Mathematical modeling of the solvent chamber evolution in a vapor extraction heavy oil recovery process

Abstract

In a vapor extraction (VAPEX) process, a vaporized solvent (such as light alkanes) is injected underground to dilute and recover heavy oil. A solvent chamber forms due to the depletion of oil, and goes through three phases: rising, spreading, and falling phases during a VAPEX process. Existing analytical models of VAPEX can only roughly estimate an oil production rate but are unable to accurately describe the solvent chamber evolution. Simulation models are somewhat unreliable due to extremely small physical diffusivity and relatively large numerical dispersion. This study develops a comprehensive mathematical model for the VAPEX process to characterize a transition zone and describe the solvent chamber evolution. Major recovery mechanisms occurring in the transition zone such as dynamic mass transfer, gravity drainage, multiphase flow, and surface renewal are accounted for in the model.

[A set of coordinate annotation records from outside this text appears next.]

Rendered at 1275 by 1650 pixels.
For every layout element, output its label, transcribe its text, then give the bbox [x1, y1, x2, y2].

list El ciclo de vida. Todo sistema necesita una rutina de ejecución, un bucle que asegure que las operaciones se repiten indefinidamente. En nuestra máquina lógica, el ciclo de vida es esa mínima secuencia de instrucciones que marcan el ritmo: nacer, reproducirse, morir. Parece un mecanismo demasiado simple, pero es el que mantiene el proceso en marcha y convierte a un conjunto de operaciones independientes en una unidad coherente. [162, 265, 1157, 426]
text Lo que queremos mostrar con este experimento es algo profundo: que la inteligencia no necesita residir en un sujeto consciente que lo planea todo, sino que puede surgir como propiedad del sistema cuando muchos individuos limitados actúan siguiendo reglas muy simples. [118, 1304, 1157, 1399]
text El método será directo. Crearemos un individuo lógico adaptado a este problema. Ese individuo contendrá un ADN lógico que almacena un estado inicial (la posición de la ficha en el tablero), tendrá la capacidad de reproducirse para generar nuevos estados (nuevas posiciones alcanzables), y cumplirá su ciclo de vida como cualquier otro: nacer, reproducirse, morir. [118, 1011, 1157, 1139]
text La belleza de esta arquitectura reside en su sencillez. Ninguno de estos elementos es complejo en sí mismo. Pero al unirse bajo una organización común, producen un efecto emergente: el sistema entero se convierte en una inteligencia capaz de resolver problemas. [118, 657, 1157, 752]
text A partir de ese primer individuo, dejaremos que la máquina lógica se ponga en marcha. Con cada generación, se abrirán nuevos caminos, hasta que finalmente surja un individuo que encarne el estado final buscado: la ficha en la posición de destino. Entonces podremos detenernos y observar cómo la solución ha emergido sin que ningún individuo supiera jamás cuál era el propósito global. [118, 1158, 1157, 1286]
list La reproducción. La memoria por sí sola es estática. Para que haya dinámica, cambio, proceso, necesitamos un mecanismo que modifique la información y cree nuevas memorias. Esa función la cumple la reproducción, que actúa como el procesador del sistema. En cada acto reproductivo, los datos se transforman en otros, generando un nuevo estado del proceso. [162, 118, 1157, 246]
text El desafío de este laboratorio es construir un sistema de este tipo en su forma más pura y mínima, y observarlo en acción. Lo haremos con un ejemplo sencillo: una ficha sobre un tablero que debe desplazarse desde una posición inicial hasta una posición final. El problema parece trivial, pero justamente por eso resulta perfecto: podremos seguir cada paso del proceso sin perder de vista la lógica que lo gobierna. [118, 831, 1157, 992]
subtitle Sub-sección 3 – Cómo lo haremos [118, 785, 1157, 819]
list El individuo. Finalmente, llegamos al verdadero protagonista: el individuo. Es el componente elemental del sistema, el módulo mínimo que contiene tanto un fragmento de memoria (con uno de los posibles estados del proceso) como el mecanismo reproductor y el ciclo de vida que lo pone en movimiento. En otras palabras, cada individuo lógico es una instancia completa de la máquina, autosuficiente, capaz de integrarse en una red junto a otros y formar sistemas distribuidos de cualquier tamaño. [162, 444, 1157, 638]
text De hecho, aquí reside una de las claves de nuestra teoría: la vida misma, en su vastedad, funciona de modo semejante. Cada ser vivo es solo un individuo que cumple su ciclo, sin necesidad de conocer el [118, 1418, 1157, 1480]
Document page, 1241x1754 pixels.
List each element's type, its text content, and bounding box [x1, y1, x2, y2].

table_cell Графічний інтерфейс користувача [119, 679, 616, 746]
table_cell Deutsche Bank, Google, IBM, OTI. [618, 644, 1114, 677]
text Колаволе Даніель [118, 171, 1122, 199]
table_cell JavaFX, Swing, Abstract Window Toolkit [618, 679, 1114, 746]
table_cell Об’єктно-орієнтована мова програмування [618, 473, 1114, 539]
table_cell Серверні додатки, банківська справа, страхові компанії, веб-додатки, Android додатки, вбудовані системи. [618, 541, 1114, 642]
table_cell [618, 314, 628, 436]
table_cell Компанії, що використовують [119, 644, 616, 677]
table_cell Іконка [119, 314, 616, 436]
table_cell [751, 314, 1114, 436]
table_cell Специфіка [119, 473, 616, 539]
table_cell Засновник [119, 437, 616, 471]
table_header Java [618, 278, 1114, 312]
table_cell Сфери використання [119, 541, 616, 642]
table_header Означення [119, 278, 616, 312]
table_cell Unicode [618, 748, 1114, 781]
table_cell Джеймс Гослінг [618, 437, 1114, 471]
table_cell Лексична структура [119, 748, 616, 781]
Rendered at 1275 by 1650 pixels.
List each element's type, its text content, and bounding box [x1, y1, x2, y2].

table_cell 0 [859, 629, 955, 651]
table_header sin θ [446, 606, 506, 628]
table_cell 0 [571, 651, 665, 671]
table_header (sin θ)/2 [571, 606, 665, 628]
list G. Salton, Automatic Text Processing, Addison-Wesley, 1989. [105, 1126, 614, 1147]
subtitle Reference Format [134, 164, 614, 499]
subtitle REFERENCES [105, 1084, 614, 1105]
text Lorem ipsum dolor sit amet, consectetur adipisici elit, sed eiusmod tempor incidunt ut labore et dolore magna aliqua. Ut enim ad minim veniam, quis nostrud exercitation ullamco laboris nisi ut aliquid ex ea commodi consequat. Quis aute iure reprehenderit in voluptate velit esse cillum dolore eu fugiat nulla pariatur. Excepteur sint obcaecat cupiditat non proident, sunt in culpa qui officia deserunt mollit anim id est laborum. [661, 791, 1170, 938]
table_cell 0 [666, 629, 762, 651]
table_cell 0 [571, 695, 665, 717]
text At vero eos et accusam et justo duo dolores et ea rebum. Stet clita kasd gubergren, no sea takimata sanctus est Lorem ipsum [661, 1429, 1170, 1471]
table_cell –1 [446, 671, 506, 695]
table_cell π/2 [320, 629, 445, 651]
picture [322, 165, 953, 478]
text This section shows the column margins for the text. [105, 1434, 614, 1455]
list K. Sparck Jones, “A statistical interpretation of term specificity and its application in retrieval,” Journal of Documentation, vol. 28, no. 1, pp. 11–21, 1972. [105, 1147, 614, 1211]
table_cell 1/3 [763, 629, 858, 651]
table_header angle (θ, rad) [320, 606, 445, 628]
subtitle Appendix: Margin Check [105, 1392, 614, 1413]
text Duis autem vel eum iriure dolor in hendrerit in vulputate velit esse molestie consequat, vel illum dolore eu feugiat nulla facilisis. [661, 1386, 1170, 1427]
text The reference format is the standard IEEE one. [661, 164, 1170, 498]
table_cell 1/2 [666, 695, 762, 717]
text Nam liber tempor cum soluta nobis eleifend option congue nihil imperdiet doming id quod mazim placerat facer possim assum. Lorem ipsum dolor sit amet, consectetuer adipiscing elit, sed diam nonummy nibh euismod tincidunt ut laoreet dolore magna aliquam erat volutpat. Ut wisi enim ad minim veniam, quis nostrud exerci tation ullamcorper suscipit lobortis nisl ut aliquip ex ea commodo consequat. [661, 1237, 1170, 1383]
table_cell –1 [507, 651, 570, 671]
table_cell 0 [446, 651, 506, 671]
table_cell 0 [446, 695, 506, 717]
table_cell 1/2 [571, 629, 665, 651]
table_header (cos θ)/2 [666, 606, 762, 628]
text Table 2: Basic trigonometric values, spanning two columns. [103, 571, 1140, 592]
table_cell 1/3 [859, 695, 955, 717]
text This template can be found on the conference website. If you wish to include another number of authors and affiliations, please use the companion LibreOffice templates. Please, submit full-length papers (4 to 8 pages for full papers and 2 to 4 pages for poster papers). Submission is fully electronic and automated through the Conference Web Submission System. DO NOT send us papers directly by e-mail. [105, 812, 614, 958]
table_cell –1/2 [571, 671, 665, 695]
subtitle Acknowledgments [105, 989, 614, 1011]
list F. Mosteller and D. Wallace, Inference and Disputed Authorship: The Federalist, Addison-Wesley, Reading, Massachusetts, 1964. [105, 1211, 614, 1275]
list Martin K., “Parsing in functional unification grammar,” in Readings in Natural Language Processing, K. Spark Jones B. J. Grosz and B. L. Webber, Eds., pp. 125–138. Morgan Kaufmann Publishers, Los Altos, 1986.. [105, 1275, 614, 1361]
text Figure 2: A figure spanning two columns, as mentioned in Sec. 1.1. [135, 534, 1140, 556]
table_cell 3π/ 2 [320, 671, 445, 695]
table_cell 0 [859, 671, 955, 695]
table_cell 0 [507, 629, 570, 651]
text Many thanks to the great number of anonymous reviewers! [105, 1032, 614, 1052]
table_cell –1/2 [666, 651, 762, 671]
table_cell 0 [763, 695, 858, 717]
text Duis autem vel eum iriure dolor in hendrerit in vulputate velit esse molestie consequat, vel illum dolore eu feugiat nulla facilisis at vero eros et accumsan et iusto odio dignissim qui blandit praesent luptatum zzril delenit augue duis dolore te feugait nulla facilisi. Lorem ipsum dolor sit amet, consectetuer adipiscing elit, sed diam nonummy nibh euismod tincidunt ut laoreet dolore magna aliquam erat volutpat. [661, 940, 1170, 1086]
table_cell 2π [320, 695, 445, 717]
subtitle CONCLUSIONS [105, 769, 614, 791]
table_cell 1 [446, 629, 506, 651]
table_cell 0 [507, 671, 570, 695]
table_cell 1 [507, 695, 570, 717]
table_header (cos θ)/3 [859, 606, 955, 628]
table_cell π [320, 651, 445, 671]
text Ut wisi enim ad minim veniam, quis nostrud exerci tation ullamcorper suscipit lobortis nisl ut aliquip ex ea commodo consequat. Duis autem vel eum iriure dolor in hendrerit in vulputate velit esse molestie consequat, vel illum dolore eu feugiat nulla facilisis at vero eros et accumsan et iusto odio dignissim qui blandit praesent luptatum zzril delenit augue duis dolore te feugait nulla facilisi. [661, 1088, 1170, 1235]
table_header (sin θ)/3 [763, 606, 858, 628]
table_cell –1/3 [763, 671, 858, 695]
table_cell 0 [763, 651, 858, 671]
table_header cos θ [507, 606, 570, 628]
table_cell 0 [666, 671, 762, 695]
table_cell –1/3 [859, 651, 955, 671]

Modeling results show that the solvent concentration in the transition zone grows slower at the top than at the bottom while rather stable at the middle along the drainage surface. In addition, it is found that a stabilized oil production rate depends on the square root of a heavy oil–solvent effective diffusion coefficient. Moreover, this new VAPEX model can accurately describe the relationship between oil production rates and diffusion coefficients in different scales thanks to the absence of numerical dispersion.